Oscar B: Power in the River Currants

November 30, 2016

  • Oscar B (Photo: Cummins)
  • Oscar B (Photo: Cummins)
  • Oscar B (Photo: Cummins) Oscar B (Photo: Cummins)
  • Oscar B (Photo: Cummins) Oscar B (Photo: Cummins)

Since 1925 there has been some form of car ferry crossing of the lower Columbia River from Puget Island on the Washington side to Westport Slough on the Oregon side. In 1959 Wahkiakum County took over operation of the ferry and in 1962 had a steel-hulled ferry, named for the county, built by Nichols Boat Works at Hood River Oregon. This 12-car ferry served until 2015 when the county took delivery of a larger 23-car ferry. This ferry, named Oscar B, after Oscar Bergseng who served as ferry captain for 17 years. He died in 1985 after serving further years as ferry commissioner. Nichols Brothers Boat builders at Freeland, Washington built the new ferry. As it entered its second winter of river crossings, the ferry had proven itself in the currents that can reach three knots and in providing safe passage in all conditions from wind to fog and in crossing the path of deep sea ships bound up from the Pacific to the several ports along the river.  


Although the run is only about 1.5 miles, half is crossing the river currents and half is in a shallow slough on the Oregon shore. With a two story house set, aircraft-carrier style, off to one side, the skipper’s visibility of both his the cars and passengers and the river route is excellent. An comprehensive suite of electronics provides integrated chart and GPS, radar for the fog or winter dark, and a sounder for the river shallows.

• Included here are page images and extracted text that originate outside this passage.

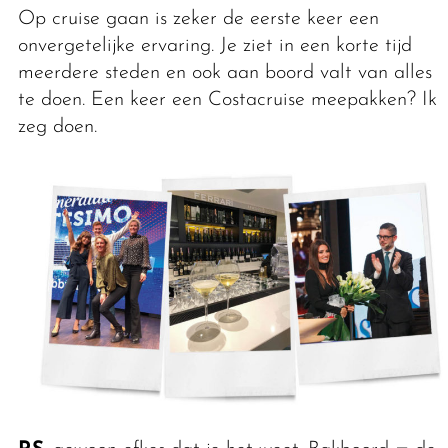
Op cruise gaan is zeker de eerste keer een
onvergetelijke ervaring. Je ziet in een korte tijd
meerdere steden en ook aan boord valt van alles
te doen. Een keer een Costacruise meepakken? Ik
zeg doen.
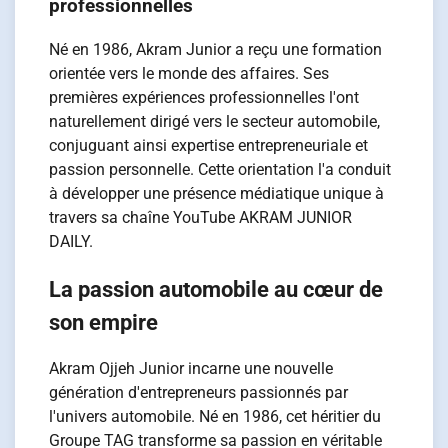
professionnelles
Né en 1986, Akram Junior a reçu une formation
orientée vers le monde des affaires. Ses
premières expériences professionnelles l'ont
naturellement dirigé vers le secteur automobile,
conjuguant ainsi expertise entrepreneuriale et
passion personnelle. Cette orientation l'a conduit
à développer une présence médiatique unique à
travers sa chaîne YouTube AKRAM JUNIOR
DAILY.
La passion automobile au cœur de
son empire
Akram Ojjeh Junior incarne une nouvelle
génération d'entrepreneurs passionnés par
l'univers automobile. Né en 1986, cet héritier du
Groupe TAG transforme sa passion en véritable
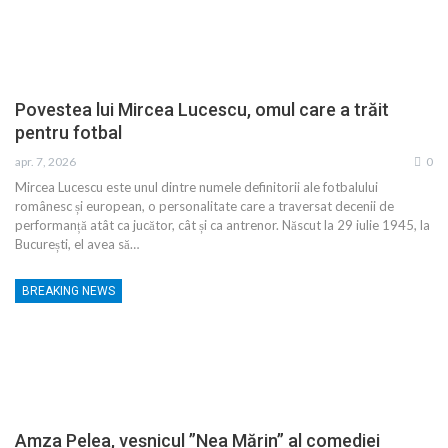
Povestea lui Mircea Lucescu, omul care a trăit
pentru fotbal
apr. 7, 2026
0
Mircea Lucescu este unul dintre numele definitorii ale fotbalului
românesc și european, o personalitate care a traversat decenii de
performanță atât ca jucător, cât și ca antrenor. Născut la 29 iulie 1945, la
București, el avea să…
BREAKING NEWS
Amza Pelea, veșnicul ”Nea Mărin” al comediei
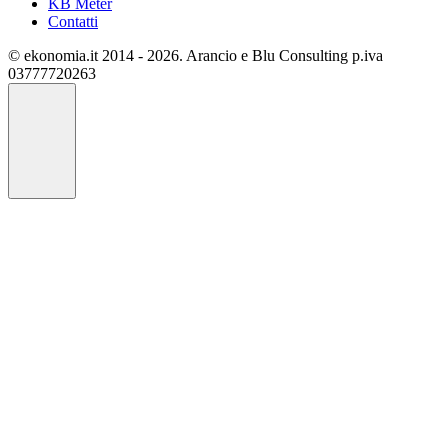
KB Meter
Contatti
© ekonomia.it 2014 - 2026. Arancio e Blu Consulting p.iva
03777720263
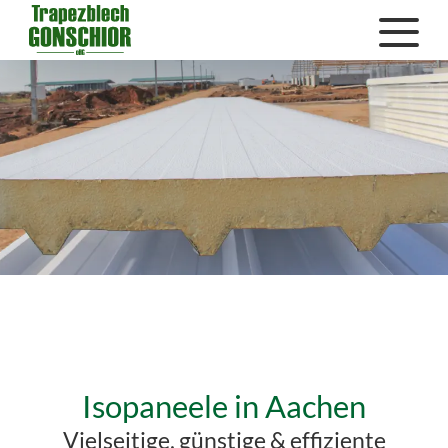
Isopaneele in Aachen
Vielseitige, günstige & effiziente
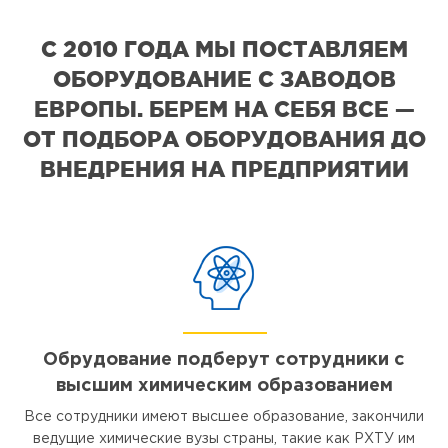
С 2010 ГОДА МЫ ПОСТАВЛЯЕМ
ОБОРУДОВАНИЕ С ЗАВОДОВ
ЕВРОПЫ. БЕРЕМ НА СЕБЯ ВСЕ —
ОТ ПОДБОРА ОБОРУДОВАНИЯ ДО
ВНЕДРЕНИЯ НА ПРЕДПРИЯТИИ
Обрудование подберут сотрудники с
высшим химическим образованием
Все сотрудники имеют высшее образование, закончили
ведущие химические вузы страны, такие как РХТУ им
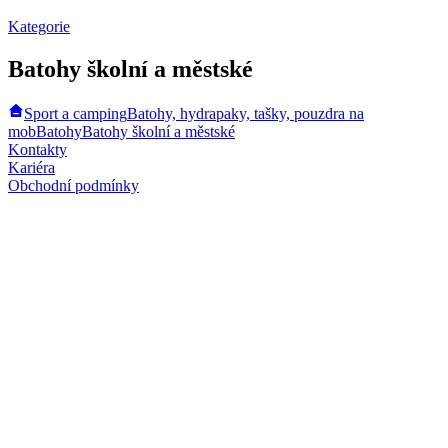
Kategorie
Batohy školní a městské
Sport a camping
Batohy, hydrapaky, tašky, pouzdra na
mob
Batohy
Batohy školní a městské
Kontakty
Kariéra
Obchodní podmínky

The ferry is remarkably maneuverable. On the Puget Island side, the skipper sets the forward port bow up against one of a set of steel pilings and uses the rudders to swing the stern into place before backing down to lock the stern in place for off loading. On the Oregon side, the approach is straight into the slip. Vehicles exit quickly and the return trip is loaded. After backing out from the ramp, the boat’s two Cummins (CMI) QSL9 diesels, rated at 290 HP, turn the boat quickly in its own length. The turning and maneuverability is further enhanced by Northway shaft brakes on the drives behind ZF311 gears with 2.548:1 ratios and turning 31 by 29.45-inch props. The vessel design takes advantage of the boat’s beam to set the engines and drives well apart which further enhances maneuverability.


The QSL9 engines meet U.S. EPA tier 3 emission regulations without use of after treatment. The high-pressure common rail electronically controlled fuel system provides constant high injection pressure regardless of engine speed or load condition. Benefits include low noise and vibration for quiet operation and faster load acceptance, which is appreciated on a ferry with a short run and maneuvering at either end. One of the operators reports that the ferry burns about 1500 gallons of fuel every two weeks.


The combination of power and design take full advantage of the shallow beamy hull. In addition to the two Cummins main engines, the Oscar B is fitted with a pair of Cummins  23.0kW MDKBV Onan generators.